After the release of the full books of the Warriors of the Dark Gods and the Daemon Legions in 2018, followed by the beta release of the Infernal Dwarves in 2019, the team has announced that the next armies to be treated with a major overhaul will be the Dread Elves, the Vermin Swarm and the Kingdom of Equitaine.

=== Other armies ===
In addition to the 16 core armies, the game includes a smaller number of armies which are not designed for competitive play.

| Army name | Short description | Book content |
|---|---|---|
| Asklanders | Hardy human footsoldiers (inspired by the Vikings) supported by monsters from Norse mythology | Auxiliary for the Warriors of the Dark Gods, released |
| Cultists | A fifth column uprising mixing ordinary heretics and the daemons they've summoned | Auxiliary for the Daemon Legions, released |
| Hobgoblins | Hobgoblin beast tamers allied to the Infernal Dwarves | Auxiliary for the Infernal Dwarves, released |
| Iron Crowns | Mercenaries of various origins - to be developed after the full army books of the core factions | Self-standing, unreleased |
| Makhars | Steppe horsemen led by Khagans (inspired by the Mongols and the Huns) | Auxiliary for the Warriors of the Dark Gods, released |
| Monosin / Monogod Daemons | Daemonic armies dedicated to a single cult, such as Gluttony | Auxiliary for the Daemon Legions, in design |
| Oceanborn | Comedy faction made of real and fantasy sea creatures such as mermaids, released as an April fool in 2016 | Self-standing, discontinued |

In parallel to the official content, homebrew army books are also developed and shared by community members on the forum of the game.

== The 9th Scroll ==
The 9th Scroll is a bi-monthly online magazine available for free on the game's website, featuring interviews, do-it-yourself tutorials, homebrew rules, armies showcases and other articles from the community and the T9A staff. Issue 4 (July 2017) has over 75.000 downloads.

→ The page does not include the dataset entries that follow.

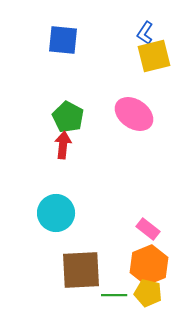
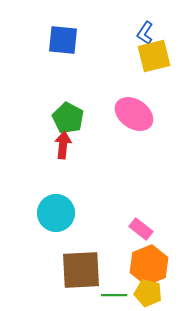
green pentagon: moved 1 px down
pink rectangle: moved 7 px left
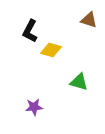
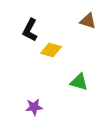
brown triangle: moved 1 px left, 1 px down
black L-shape: moved 1 px up
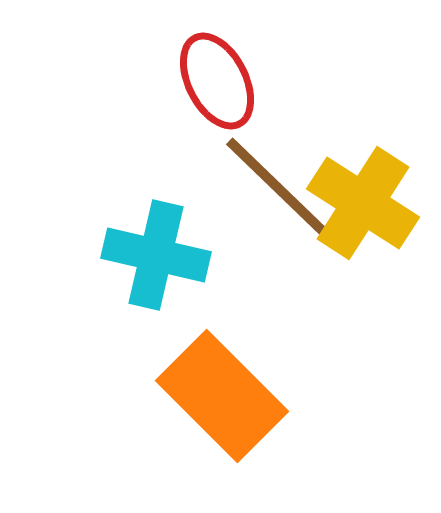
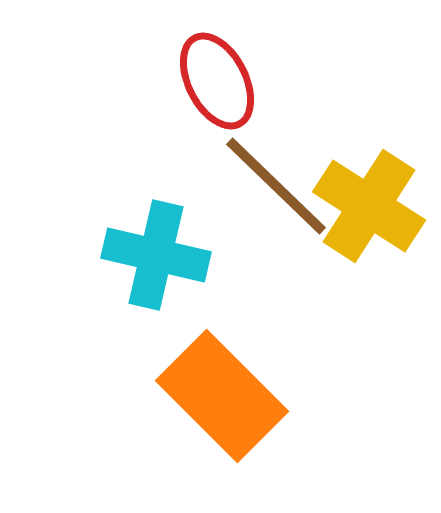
yellow cross: moved 6 px right, 3 px down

== Relation to Games Workshop's Warhammer: Fantasy Battles ==

Similarities: The Ninth Age: Fantasy Battles invention was triggered by the discontinuation of WHFB after the End Times campaign. A main goal of the project was to create a game that continues on the same level of scale (i.e. army size, model count, game duration) and playstyle. The playstyle was specifically important as Games Workshop follow-up product "Age of Sigmar" changed in this regard from a "Rank and File" system to a "Skirmish" system. Additional goals were to allow former WHFB players to carry over their collections to The Ninth Age without greater modifications. This directly resulted in the same initial number of playable armies.

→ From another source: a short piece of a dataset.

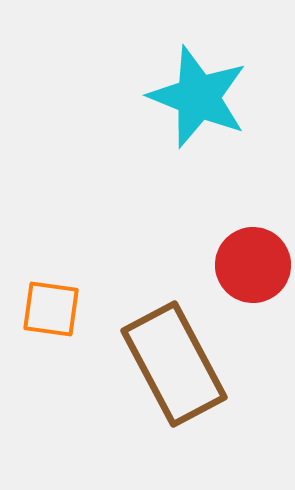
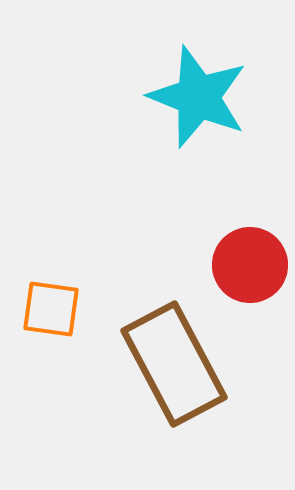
red circle: moved 3 px left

Differences: Opposed to WHFB, T9A is a model-agnostic system. There are no specific T9A models to represent each unit entry. This allows manufacturers to create a wide range of compatible models, which can look quite differently. This also means, that there is no "reference model" for an entry in the respective army books. Another important goal is set internal and external balance of army books to increase the playability of all entries in the respective army books. T9A does not aim to release new rules or create an expanding set of options in the playable armies. As a direct result of balancing considerations, the army categorizations are different for each army. Where WHFB used a fix separation of core/special/rare entries, T9A books categorize armies on the roles of units, e.g. shooting units, ambushing units, highly-mobile units may have their own category. Based on the first two complete revisions of army books (Warriors of the Dark Gods and Daemon Legions), the difference in army organisations and unit entries will become even more distinct over time, as the so-called Legendary Army Books (LABs) are developed and finished.